To describe her summer research project in Smith professor Nathan Derr’s lab, Amalia Driller-Colangelo ’18 draws a picture of a tiny intracellular motor protein on a white board.
Up until a decade ago, scientists were unable to see such dynein proteins in action because they lacked the optical equipment and techniques needed to observe individual molecules, Driller-Colangelo explains.
Now, thanks to a cutting-edge microscope at Smith’s Center for Microscopy and Imaging, students can actually watch those molecules move.
This summer, Driller-Colangelo and two fellow participants in Smith’s Summer Research Fellowship program (SURF)—Jessica Morgan ’17 and Sahar Aftab ’18—are using the new microscope to study the behavior of molecular motor proteins.
“We’re seeing things that have never been seen before,” Driller-Colangelo says. “The data we’re getting is revealing exciting information about how dynein proteins work in teams.”
Derr, assistant professor of biological sciences, says to his knowledge, Smith is one of the few—if not the only—liberal arts college with a Total Internal Reflection Fluoresence (TIRF) microscope. The new equipment is part of a “revolution” underway in the field, he adds, as new technology offers researchers the ability to see molecules at nanoscopic scale. (Hint: a nanometer is a billionth of a meter).

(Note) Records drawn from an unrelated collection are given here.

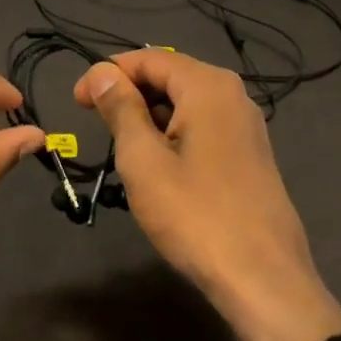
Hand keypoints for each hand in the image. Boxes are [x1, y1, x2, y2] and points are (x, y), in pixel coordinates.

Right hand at [76, 50, 340, 340]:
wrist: (264, 282)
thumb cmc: (195, 215)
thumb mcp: (143, 159)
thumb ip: (121, 108)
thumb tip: (102, 72)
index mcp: (208, 86)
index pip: (148, 59)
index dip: (107, 73)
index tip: (76, 102)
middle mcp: (232, 95)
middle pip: (169, 76)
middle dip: (129, 94)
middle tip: (95, 124)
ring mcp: (246, 126)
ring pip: (185, 104)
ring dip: (149, 117)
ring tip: (122, 148)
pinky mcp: (250, 155)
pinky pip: (202, 127)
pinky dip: (172, 134)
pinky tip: (157, 166)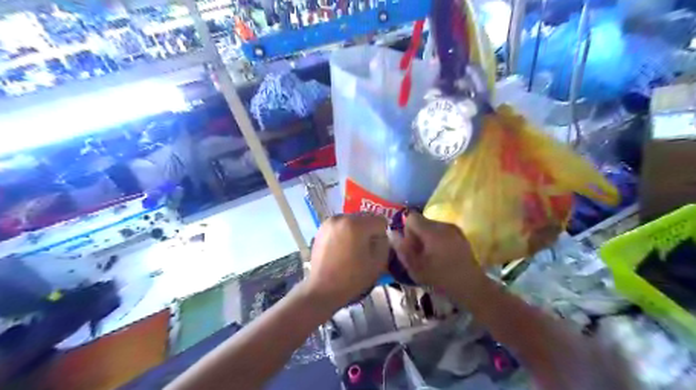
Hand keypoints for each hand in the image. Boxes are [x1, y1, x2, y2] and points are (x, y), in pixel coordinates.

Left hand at [306, 214, 389, 309]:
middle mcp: (342, 217)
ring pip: (352, 220)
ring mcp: (329, 222)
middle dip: (369, 230)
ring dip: (356, 230)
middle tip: (365, 249)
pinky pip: (341, 225)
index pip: (380, 221)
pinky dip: (345, 232)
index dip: (382, 235)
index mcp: (357, 224)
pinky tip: (342, 248)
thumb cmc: (352, 278)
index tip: (377, 248)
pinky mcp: (321, 228)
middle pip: (365, 218)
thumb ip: (384, 243)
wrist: (323, 289)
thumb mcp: (378, 263)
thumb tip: (380, 235)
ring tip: (352, 249)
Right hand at [391, 211, 487, 306]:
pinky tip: (441, 255)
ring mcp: (454, 228)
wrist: (471, 286)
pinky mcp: (460, 234)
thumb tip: (392, 233)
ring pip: (432, 226)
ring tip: (430, 256)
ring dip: (427, 237)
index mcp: (432, 231)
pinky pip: (442, 231)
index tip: (411, 247)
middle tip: (419, 254)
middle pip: (422, 221)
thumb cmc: (441, 278)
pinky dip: (437, 239)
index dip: (407, 230)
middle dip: (417, 235)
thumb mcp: (416, 268)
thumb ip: (402, 249)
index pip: (412, 218)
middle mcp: (443, 225)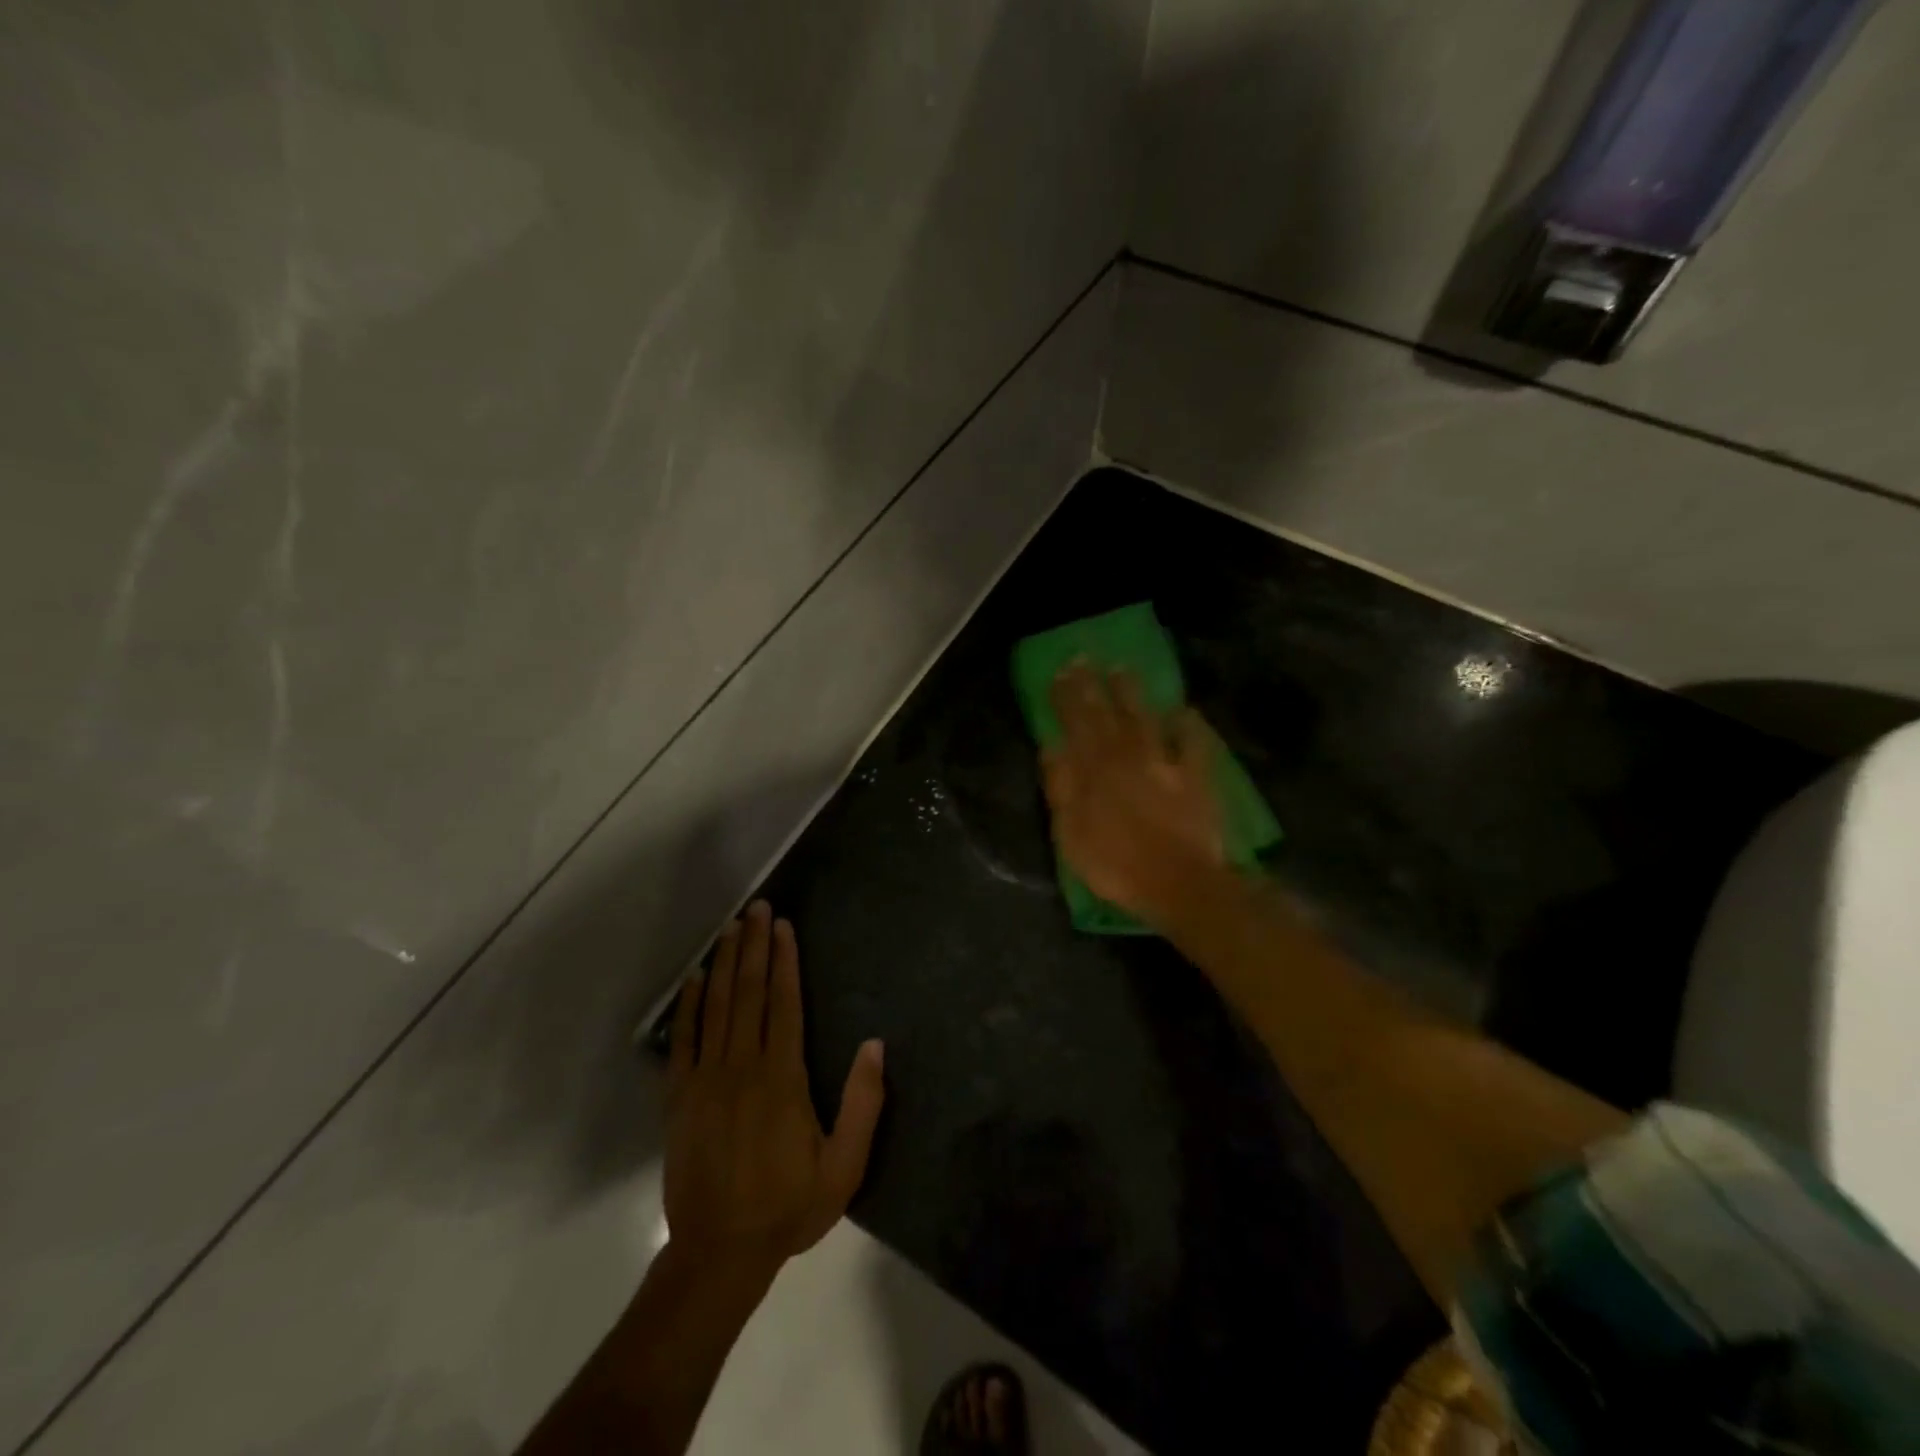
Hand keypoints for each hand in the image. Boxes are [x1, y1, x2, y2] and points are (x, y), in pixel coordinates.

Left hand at [664, 901, 884, 1278]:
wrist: (718, 1253)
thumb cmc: (788, 1206)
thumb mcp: (843, 1166)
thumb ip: (863, 1104)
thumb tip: (875, 1045)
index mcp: (782, 1077)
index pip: (784, 1004)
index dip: (785, 961)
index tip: (784, 926)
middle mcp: (742, 1066)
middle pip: (749, 993)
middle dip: (755, 946)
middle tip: (758, 907)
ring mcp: (705, 1079)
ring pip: (717, 1006)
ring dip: (726, 962)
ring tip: (733, 927)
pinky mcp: (679, 1097)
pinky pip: (683, 1040)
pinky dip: (689, 1005)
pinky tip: (696, 978)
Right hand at [1042, 663, 1224, 919]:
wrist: (1180, 883)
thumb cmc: (1116, 865)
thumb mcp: (1071, 833)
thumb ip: (1061, 787)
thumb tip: (1051, 746)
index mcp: (1094, 770)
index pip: (1075, 724)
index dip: (1066, 697)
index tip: (1058, 672)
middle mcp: (1127, 756)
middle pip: (1106, 714)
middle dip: (1092, 685)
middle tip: (1083, 658)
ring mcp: (1164, 763)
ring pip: (1145, 718)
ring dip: (1132, 693)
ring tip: (1122, 669)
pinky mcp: (1195, 775)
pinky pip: (1192, 741)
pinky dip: (1187, 724)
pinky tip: (1183, 711)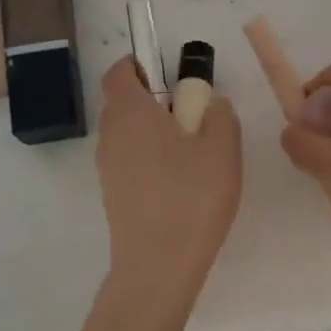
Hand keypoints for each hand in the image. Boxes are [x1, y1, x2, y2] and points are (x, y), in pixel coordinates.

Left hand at [96, 58, 242, 293]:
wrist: (158, 266)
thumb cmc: (191, 198)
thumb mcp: (222, 149)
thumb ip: (219, 115)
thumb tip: (210, 104)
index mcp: (131, 113)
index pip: (120, 72)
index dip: (140, 65)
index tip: (170, 75)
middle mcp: (110, 135)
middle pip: (124, 103)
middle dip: (155, 100)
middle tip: (192, 117)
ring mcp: (107, 168)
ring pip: (128, 134)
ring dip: (153, 132)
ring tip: (192, 156)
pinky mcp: (112, 195)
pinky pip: (129, 161)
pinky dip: (150, 159)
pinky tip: (180, 185)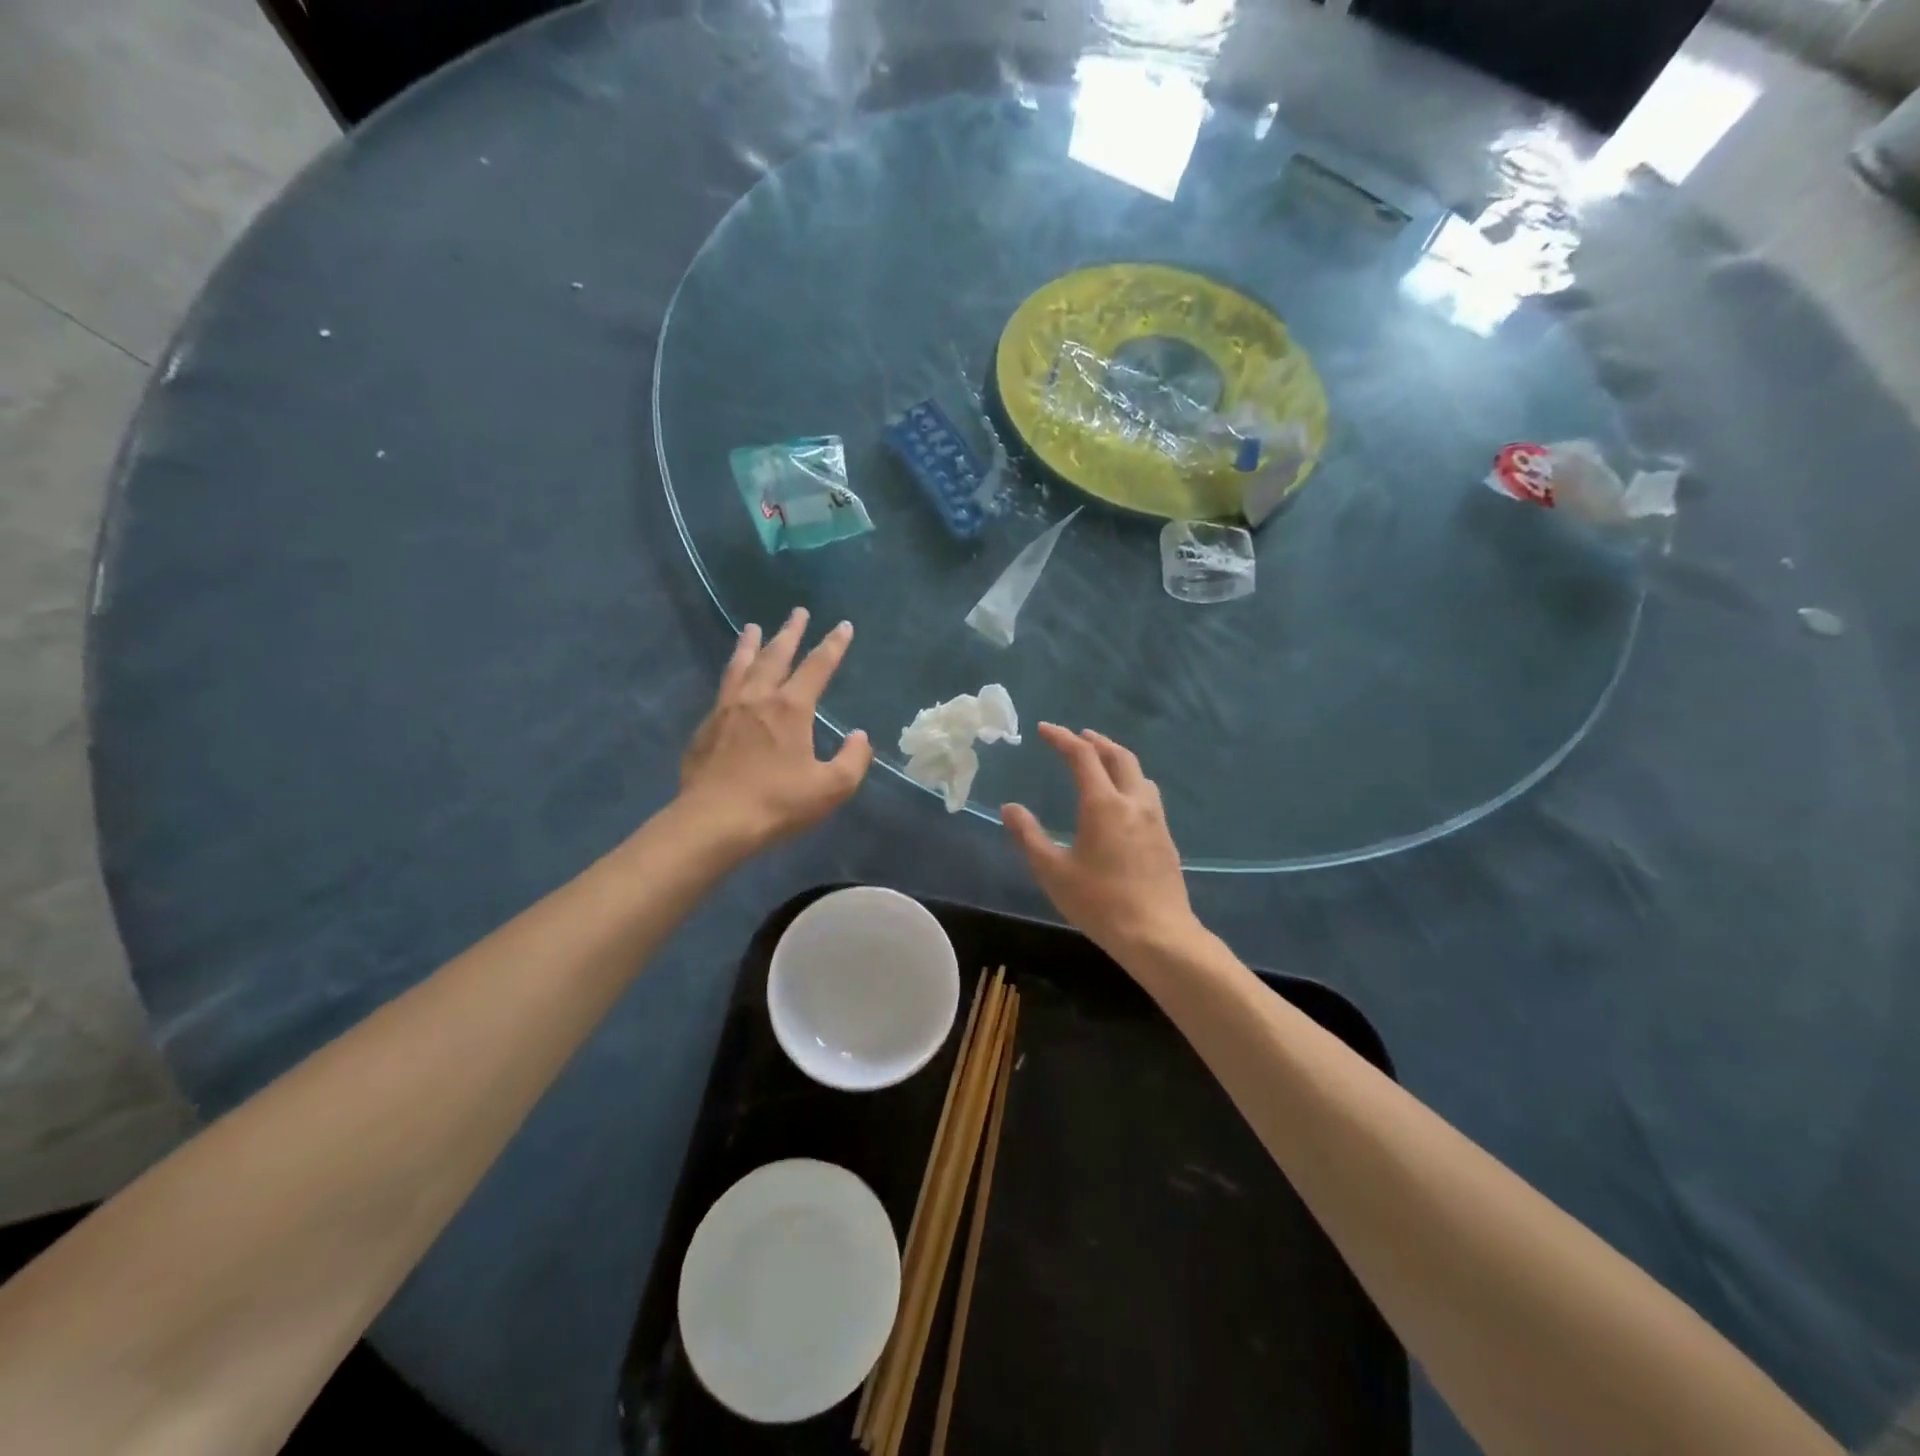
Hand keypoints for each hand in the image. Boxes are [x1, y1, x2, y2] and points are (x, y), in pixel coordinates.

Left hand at [678, 608, 873, 853]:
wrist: (714, 821)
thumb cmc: (777, 803)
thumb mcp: (830, 788)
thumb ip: (852, 759)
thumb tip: (859, 736)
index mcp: (791, 708)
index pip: (817, 667)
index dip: (833, 645)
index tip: (843, 626)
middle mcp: (758, 698)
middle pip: (776, 656)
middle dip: (790, 633)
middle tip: (798, 612)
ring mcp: (727, 710)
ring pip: (741, 666)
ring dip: (751, 644)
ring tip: (753, 627)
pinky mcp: (706, 728)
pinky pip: (722, 688)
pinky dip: (731, 673)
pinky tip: (731, 679)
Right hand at [1003, 724, 1197, 960]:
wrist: (1158, 934)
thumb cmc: (1099, 903)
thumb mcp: (1053, 872)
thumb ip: (1029, 836)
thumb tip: (1010, 808)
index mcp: (1103, 804)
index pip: (1082, 756)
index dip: (1062, 738)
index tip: (1044, 729)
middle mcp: (1133, 802)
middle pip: (1119, 756)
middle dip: (1096, 741)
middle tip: (1078, 736)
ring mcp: (1155, 820)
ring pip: (1138, 774)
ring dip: (1117, 759)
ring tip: (1102, 762)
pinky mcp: (1166, 838)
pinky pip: (1148, 795)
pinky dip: (1131, 782)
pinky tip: (1123, 801)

Derr and biological sciences professor Stan Scordilis received a Major Research Instrumentation Award in 2014 from the National Science Foundation to purchase the TIRF microscope. Since it was installed last year, students have been learning how to operate the high-resolution equipment and prepare slides of purified molecular motor “ensembles” for study.
The three SURF fellows have been studying dynein proteins that serve as delivery trucks inside living cells. Teams of those proteins move along tubular “tracks,” they explain, to bring “cargo” to various parts of the cell.
Observing biological activity that, until recently, has been invisible to researchers “is very empowering,” says Morgan, whose honors thesis will involve using optical tweezers to study the movements of motor-protein ensembles.
“It opens the door to a million new questions,” adds Aftab. “It’s a beautiful thing to be performing this research.”
How does the new microscope work?
TIRF is a technique that allows high-resolution single-molecule observations by selectively illuminating fluorescent chemical compounds to reduce background light. The new microscope looks like a larger version of a traditional microscope, except that the eyepieces are not used. Instead, images too dim to be seen with the eye are projected onto a computer screen.
When using the microscope, students follow a careful sequence of operations that involves selecting specific lasers to illuminate the molecules. On the computer screen, those molecules look like tiny stars.
Driller-Colangelo demonstrates how lasers and a highly-sensitive camera connected to the microscope can be programmed to track the “steps” taken by motor proteins. “This microscope lets us watch teams of proteins in action so we can understand the work they do in the cell,” she says. “Until now, very little has been known about that.”
The results of the students’ studies could ultimately help advance scientific understanding of biophysics, cell biology and biochemistry. Real-world applications include boosting knowledge about viruses and developing more effective drug therapies.
Smithies in Derr’s lab have already seen how interest in their work extends beyond the campus. In May, Aftab, Driller-Colangelo and Ria Deshpande ’16 presented research on motor proteins at an international biophysics conference in Vancouver, Canada.
“We were the youngest people there,” Aftab says.
Derr says he is proud of the way the three SURF fellows have tackled their projects this summer, mastering not only sophisticated equipment, but also the concepts that inspire their research. “I’m not going to let them graduate,” he quips.
Driller-Colangelo, Aftab and Morgan plan to continue their TIRF-related research this fall, as they pursue independent studies and, in Morgan’s case, begin applying to graduate school.
They credit SURF and other Smith programs that support student research with providing them with experiences they could not have had elsewhere.
“I first started hearing about nanoscopy in middle school,” Morgan notes. “Now, I’m actually doing it at Smith.”